Antimicrob Agents Chemother. 2000 Aug;44(8):2160-5. doi: 10.1128/AAC.44.8.2160-2165.2000.
- PubMed ID
- 10898691 [ View in PubMed]
- Abstract
The effect of quinolones on the inhibition of DNA synthesis in Staphylococcus aureus was examined by using single resistance mutations in parC or gyrA to distinguish action against gyrase or topoisomerase IV, respectively. Norfloxacin preferentially attacked topoisomerase IV and blocked DNA synthesis slowly, while nalidixic acid targeted gyrase and inhibited replication rapidly. Ciprofloxacin exhibited an intermediate response, consistent with both enzymes being targeted. The absence of RecA had little influence on target choice by this assay, indicating that differences in rebound (repair) DNA synthesis were not responsible for the results.
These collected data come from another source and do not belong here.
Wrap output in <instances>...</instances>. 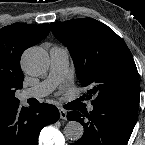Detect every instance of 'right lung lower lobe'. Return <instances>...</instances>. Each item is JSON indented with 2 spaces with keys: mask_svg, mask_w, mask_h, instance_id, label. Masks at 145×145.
<instances>
[{
  "mask_svg": "<svg viewBox=\"0 0 145 145\" xmlns=\"http://www.w3.org/2000/svg\"><path fill=\"white\" fill-rule=\"evenodd\" d=\"M59 111L54 105L42 103L30 108L19 102L0 108V145H37L41 129L55 123Z\"/></svg>",
  "mask_w": 145,
  "mask_h": 145,
  "instance_id": "right-lung-lower-lobe-1",
  "label": "right lung lower lobe"
}]
</instances>
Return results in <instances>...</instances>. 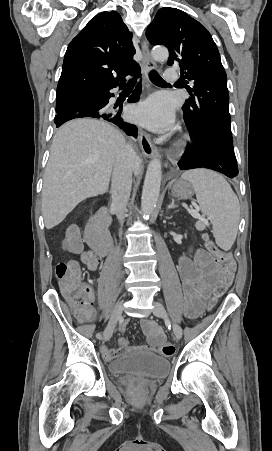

At saturating drug concentrations, norfloxacin and a gyrA mutant were used to show that topoisomerase IV-norfloxacin-cleaved DNA complexes are distributed on the S. aureus chromosome at intervals of about 30 kbp. If cleaved complexes block DNA replication, as indicated by previous work, such close spacing of topoisomerase-quinolone-DNA complexes should block replication rapidly (replication forks are likely to encounter a cleaved complex within a minute). Thus, the slow inhibition of DNA synthesis at growth-inhibitory concentrations suggests that a subset of more distantly distributed complexes is physiologically relevant for drug action and is unlikely to be located immediately in front of the DNA replication fork.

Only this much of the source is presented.